Asked about his country's relations with Washington in light of the warmth shown to Xi, Foreign Minister Prince Faisal bin Farhan Al Saud said Saudi Arabia would continue to work with all its partners. "We don't see this as a zero sum game," he said.
"We do not believe in polarization or in choosing between sides," the prince told a news conference after the talks.
Though Saudi Arabia and China signed several strategic and economic partnership deals, analysts said relations would remain anchored mostly by energy interests, though Chinese firms have made forays into technology and infrastructure sectors.
"Energy concerns will remain front and center of relations," Robert Mogielnicki, senior resident scholar at the Arab Gulf States Institute in Washington, told Reuters.

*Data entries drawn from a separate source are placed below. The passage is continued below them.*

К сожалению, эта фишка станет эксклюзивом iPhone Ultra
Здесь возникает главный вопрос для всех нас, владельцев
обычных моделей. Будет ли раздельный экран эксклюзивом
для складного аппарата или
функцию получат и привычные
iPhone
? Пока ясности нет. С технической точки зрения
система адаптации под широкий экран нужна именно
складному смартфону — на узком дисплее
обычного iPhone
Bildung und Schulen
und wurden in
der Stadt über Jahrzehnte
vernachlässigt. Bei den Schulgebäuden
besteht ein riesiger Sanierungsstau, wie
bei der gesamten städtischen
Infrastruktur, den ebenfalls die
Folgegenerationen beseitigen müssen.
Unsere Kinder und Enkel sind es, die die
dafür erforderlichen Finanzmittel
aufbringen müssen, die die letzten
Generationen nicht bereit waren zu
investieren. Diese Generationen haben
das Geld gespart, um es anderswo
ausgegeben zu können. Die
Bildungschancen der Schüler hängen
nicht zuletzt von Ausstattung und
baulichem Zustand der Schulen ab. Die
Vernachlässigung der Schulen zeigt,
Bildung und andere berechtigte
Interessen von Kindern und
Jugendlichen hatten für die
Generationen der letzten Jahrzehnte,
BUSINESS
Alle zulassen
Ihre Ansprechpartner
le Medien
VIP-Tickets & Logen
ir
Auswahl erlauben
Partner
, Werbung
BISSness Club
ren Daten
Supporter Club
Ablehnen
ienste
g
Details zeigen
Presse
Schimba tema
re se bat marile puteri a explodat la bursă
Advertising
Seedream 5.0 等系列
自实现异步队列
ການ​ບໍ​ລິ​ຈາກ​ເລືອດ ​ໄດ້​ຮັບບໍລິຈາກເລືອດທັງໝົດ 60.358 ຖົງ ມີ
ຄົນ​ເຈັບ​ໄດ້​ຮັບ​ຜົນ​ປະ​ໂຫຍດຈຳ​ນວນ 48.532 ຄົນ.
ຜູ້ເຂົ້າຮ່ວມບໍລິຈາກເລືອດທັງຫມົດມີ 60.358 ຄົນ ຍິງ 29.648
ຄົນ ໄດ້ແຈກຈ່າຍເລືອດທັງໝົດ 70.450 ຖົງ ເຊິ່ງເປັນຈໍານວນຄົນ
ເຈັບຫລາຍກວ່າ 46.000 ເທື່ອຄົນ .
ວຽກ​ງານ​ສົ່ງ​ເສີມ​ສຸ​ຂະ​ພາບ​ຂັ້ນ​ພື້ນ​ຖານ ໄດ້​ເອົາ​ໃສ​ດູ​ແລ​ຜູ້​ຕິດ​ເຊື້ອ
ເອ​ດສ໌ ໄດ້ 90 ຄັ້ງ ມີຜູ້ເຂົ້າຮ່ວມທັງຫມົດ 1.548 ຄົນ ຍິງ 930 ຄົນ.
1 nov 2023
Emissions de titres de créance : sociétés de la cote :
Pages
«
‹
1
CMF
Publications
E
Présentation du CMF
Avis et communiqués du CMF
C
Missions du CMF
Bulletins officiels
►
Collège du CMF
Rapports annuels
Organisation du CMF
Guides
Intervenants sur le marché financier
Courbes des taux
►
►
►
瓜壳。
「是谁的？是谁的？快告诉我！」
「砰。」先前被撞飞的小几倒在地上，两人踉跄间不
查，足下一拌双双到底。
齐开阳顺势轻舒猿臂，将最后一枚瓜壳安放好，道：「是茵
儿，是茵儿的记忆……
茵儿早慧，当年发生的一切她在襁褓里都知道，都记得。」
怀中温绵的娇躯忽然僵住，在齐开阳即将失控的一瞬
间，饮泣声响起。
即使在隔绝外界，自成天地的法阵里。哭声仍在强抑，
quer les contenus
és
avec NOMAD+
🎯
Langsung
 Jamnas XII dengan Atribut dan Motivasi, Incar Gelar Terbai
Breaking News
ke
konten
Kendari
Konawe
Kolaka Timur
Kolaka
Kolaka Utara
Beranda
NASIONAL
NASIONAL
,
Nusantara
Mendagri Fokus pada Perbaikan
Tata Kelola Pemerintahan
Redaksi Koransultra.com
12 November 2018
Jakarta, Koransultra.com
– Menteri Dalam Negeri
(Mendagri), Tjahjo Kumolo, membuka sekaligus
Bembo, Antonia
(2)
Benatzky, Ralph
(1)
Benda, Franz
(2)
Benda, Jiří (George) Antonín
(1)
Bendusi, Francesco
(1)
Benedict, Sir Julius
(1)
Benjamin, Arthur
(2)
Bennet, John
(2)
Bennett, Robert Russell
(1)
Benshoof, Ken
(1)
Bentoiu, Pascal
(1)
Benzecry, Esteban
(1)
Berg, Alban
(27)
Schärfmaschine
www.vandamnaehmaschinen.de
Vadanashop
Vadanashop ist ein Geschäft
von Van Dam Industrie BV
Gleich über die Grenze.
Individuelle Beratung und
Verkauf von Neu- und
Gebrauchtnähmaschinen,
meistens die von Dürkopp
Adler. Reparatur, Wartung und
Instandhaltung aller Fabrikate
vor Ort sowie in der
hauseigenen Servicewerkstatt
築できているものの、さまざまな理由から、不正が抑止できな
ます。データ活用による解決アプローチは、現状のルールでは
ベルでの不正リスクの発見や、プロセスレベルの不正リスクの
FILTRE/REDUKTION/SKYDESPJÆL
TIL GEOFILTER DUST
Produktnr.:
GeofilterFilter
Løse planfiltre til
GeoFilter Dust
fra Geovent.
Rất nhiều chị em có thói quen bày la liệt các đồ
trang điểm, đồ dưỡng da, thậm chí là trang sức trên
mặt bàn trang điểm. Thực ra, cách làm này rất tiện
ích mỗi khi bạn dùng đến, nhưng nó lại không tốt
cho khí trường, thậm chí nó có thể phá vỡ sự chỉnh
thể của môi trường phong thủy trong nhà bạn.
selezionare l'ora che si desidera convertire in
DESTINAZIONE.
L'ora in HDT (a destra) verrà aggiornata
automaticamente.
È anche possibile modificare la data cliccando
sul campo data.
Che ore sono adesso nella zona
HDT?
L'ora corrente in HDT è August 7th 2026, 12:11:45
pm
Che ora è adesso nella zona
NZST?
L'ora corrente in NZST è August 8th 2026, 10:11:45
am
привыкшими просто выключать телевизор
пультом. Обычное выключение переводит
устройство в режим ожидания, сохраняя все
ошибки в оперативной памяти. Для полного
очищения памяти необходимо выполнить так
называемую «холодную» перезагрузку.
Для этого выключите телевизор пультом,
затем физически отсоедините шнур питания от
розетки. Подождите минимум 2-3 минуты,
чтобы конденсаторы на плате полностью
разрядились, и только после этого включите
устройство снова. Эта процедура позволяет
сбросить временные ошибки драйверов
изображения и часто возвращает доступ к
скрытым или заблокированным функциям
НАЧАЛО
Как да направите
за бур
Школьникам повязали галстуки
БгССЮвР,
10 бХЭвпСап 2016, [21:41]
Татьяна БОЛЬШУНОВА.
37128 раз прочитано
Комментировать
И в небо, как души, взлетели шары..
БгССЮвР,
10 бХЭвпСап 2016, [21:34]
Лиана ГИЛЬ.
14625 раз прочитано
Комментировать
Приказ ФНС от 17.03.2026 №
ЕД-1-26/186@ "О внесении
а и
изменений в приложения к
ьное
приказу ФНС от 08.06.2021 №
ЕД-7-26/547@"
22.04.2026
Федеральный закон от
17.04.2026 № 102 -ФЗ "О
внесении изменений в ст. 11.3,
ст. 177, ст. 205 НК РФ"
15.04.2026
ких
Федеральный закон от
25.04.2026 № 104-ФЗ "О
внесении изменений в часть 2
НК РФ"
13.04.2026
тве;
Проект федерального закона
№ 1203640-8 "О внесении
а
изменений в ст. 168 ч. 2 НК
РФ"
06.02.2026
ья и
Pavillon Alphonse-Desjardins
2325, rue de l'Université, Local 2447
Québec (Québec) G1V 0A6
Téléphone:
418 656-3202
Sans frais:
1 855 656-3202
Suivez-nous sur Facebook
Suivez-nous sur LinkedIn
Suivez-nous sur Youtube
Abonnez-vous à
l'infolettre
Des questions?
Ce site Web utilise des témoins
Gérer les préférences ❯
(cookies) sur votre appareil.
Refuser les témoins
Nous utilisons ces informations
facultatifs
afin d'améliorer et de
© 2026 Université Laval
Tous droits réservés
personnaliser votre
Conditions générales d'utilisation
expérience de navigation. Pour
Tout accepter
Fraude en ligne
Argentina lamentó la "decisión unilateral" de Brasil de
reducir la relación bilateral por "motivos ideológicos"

"The Chinese and Saudi governments will also be looking to support their national champions and other private sector actors to move forward with trade and investment deals. There will be more cooperation on the tech side of things too, prompting familiar concerns from Washington."
Saudi Arabia agreed a memorandum of understanding with Huawei this week on cloud computing and building high-tech complexes in Saudi cities.
Natural partners
Riyadh is a top oil supplier to China and the two countries reaffirmed in a joint statement the importance of global market stability and energy collaboration, while striving to boost non-oil trade and enhance cooperation in peaceful nuclear power.
Xi said Beijing would continue to import large quantities of oil from Gulf Arab countries and expand imports of liquefied natural gas, adding that their countries were natural partners who would cooperate further in upstream oil and gas development.
China would also "make full use of the Shanghai Petroleum and National Gas Exchange as a platform to carry out yuan settlement of oil and gas trade," he said.
Beijing has been lobbying for use of its yuan currency in trade instead of the U.S. dollar.
A Saudi source, speaking before Xi's visit, told Reuters that a decision to sell small amounts of oil in yuan to China could make sense in order to pay Chinese imports directly, but "it is not yet the right time."
Most of Saudi Arabia's assets and reserves are in dollars including more than $120 billion of U.S. Treasuries that Riyadh holds, and the Saudi riyal, like other Gulf currencies, is pegged to the dollar.
Earlier, the Chinese leader said his visit heralded a new era in relations, voicing hope the Arab summits would become "milestone events in the history of China-Arab relations."